-- What is required --
Please return every record exactly as written, leaving out the pictures.

-- Data records --

--------------------------------

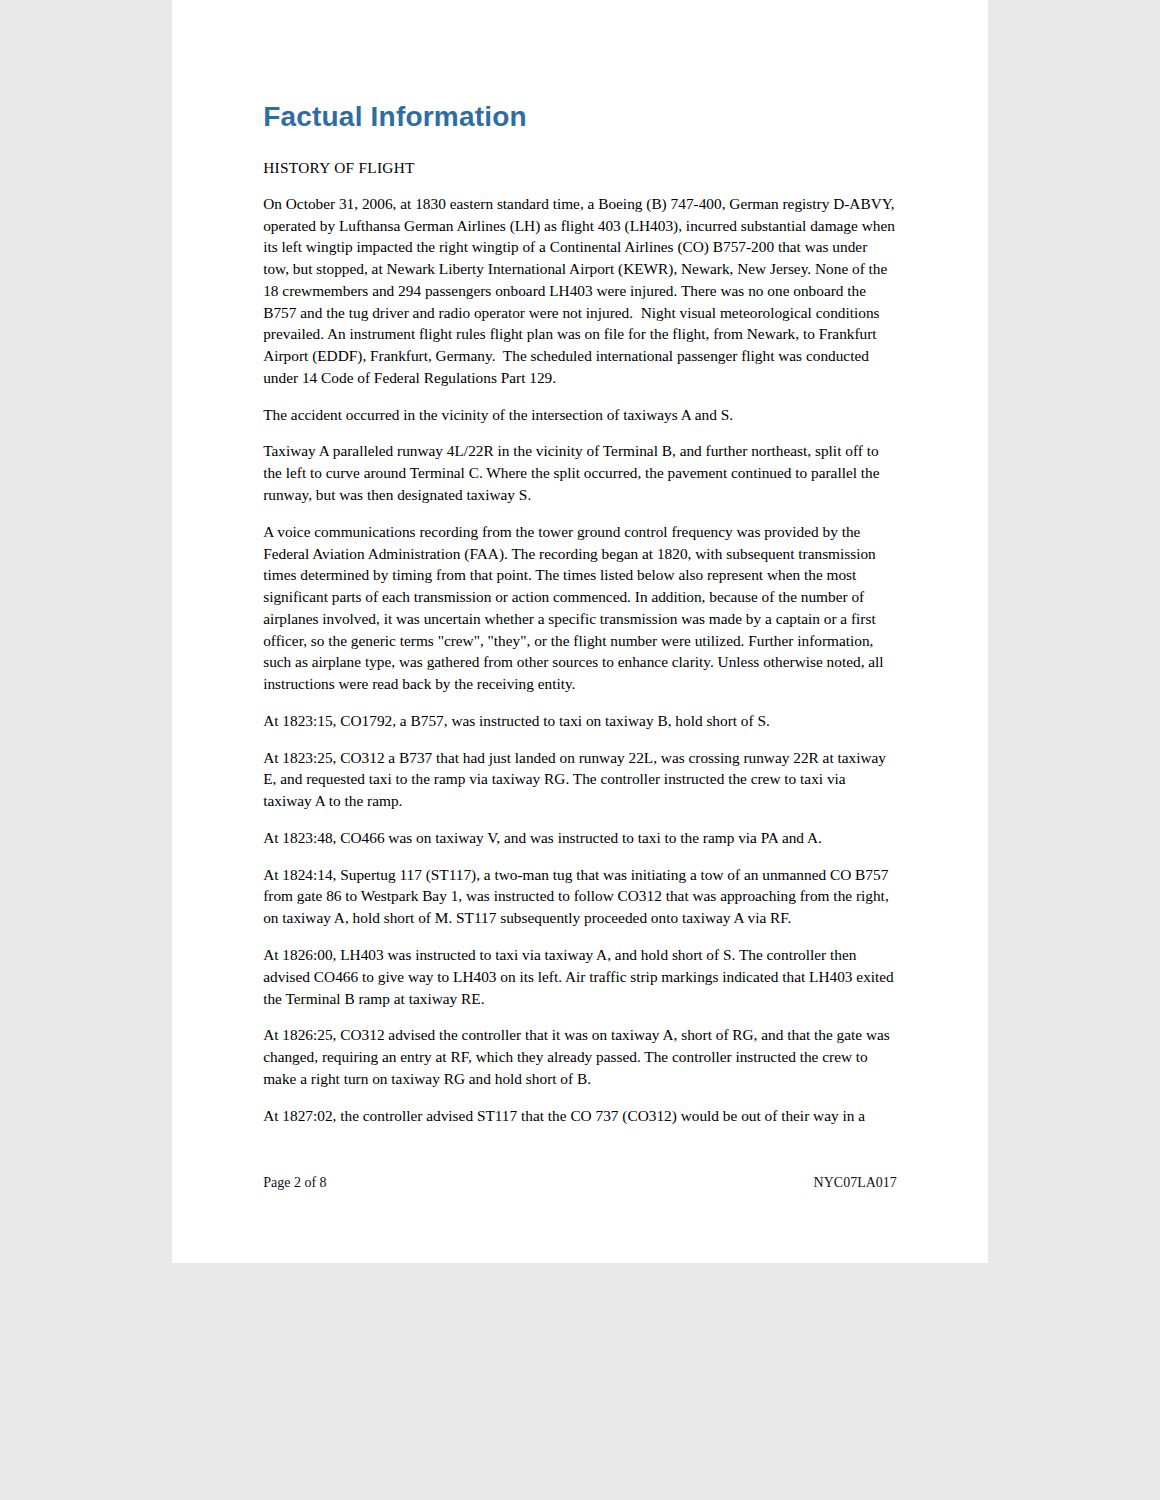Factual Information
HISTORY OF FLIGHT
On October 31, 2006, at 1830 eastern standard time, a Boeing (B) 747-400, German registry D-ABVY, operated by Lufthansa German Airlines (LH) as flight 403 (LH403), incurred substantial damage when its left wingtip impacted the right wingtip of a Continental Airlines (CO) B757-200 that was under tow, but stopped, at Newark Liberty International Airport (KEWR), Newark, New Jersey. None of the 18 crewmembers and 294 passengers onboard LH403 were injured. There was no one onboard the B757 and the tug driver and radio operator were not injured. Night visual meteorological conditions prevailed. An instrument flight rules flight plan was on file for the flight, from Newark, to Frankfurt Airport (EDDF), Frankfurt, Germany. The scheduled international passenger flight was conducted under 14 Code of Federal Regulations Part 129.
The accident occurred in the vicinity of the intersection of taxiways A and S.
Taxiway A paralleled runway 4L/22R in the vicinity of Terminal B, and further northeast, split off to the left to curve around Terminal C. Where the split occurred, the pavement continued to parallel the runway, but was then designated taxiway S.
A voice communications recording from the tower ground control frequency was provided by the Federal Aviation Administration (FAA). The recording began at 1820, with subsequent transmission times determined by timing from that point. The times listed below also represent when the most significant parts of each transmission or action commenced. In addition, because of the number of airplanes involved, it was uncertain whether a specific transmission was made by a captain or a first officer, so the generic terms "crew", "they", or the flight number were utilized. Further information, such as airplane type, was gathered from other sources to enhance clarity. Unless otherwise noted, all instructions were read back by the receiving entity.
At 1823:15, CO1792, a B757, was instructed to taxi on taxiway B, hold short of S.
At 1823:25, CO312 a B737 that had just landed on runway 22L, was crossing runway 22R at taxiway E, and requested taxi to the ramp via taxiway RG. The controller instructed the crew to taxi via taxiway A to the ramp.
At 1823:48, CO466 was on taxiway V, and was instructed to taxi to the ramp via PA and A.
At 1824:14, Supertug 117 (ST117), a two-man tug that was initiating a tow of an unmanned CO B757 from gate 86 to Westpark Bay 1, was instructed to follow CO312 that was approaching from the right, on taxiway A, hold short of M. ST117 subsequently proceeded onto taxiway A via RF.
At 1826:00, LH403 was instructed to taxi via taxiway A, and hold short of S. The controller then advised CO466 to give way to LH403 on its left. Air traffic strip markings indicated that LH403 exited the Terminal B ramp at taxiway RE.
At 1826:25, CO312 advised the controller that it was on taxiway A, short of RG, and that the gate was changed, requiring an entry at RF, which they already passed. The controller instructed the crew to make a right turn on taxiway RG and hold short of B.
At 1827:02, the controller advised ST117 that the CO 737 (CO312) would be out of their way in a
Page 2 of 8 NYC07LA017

--------------------------------

-- Task response --
Factual Information
HISTORY OF FLIGHT
On October 31, 2006, at 1830 eastern standard time, a Boeing (B) 747-400, German registry D-ABVY, operated by Lufthansa German Airlines (LH) as flight 403 (LH403), incurred substantial damage when its left wingtip impacted the right wingtip of a Continental Airlines (CO) B757-200 that was under tow, but stopped, at Newark Liberty International Airport (KEWR), Newark, New Jersey. None of the 18 crewmembers and 294 passengers onboard LH403 were injured. There was no one onboard the B757 and the tug driver and radio operator were not injured. Night visual meteorological conditions prevailed. An instrument flight rules flight plan was on file for the flight, from Newark, to Frankfurt Airport (EDDF), Frankfurt, Germany. The scheduled international passenger flight was conducted under 14 Code of Federal Regulations Part 129.
The accident occurred in the vicinity of the intersection of taxiways A and S.
Taxiway A paralleled runway 4L/22R in the vicinity of Terminal B, and further northeast, split off to the left to curve around Terminal C. Where the split occurred, the pavement continued to parallel the runway, but was then designated taxiway S.
A voice communications recording from the tower ground control frequency was provided by the Federal Aviation Administration (FAA). The recording began at 1820, with subsequent transmission times determined by timing from that point. The times listed below also represent when the most significant parts of each transmission or action commenced. In addition, because of the number of airplanes involved, it was uncertain whether a specific transmission was made by a captain or a first officer, so the generic terms "crew", "they", or the flight number were utilized. Further information, such as airplane type, was gathered from other sources to enhance clarity. Unless otherwise noted, all instructions were read back by the receiving entity.
At 1823:15, CO1792, a B757, was instructed to taxi on taxiway B, hold short of S.
At 1823:25, CO312 a B737 that had just landed on runway 22L, was crossing runway 22R at taxiway E, and requested taxi to the ramp via taxiway RG. The controller instructed the crew to taxi via taxiway A to the ramp.
At 1823:48, CO466 was on taxiway V, and was instructed to taxi to the ramp via PA and A.
At 1824:14, Supertug 117 (ST117), a two-man tug that was initiating a tow of an unmanned CO B757 from gate 86 to Westpark Bay 1, was instructed to follow CO312 that was approaching from the right, on taxiway A, hold short of M. ST117 subsequently proceeded onto taxiway A via RF.
At 1826:00, LH403 was instructed to taxi via taxiway A, and hold short of S. The controller then advised CO466 to give way to LH403 on its left. Air traffic strip markings indicated that LH403 exited the Terminal B ramp at taxiway RE.
At 1826:25, CO312 advised the controller that it was on taxiway A, short of RG, and that the gate was changed, requiring an entry at RF, which they already passed. The controller instructed the crew to make a right turn on taxiway RG and hold short of B.
At 1827:02, the controller advised ST117 that the CO 737 (CO312) would be out of their way in a
Page 2 of 8 NYC07LA017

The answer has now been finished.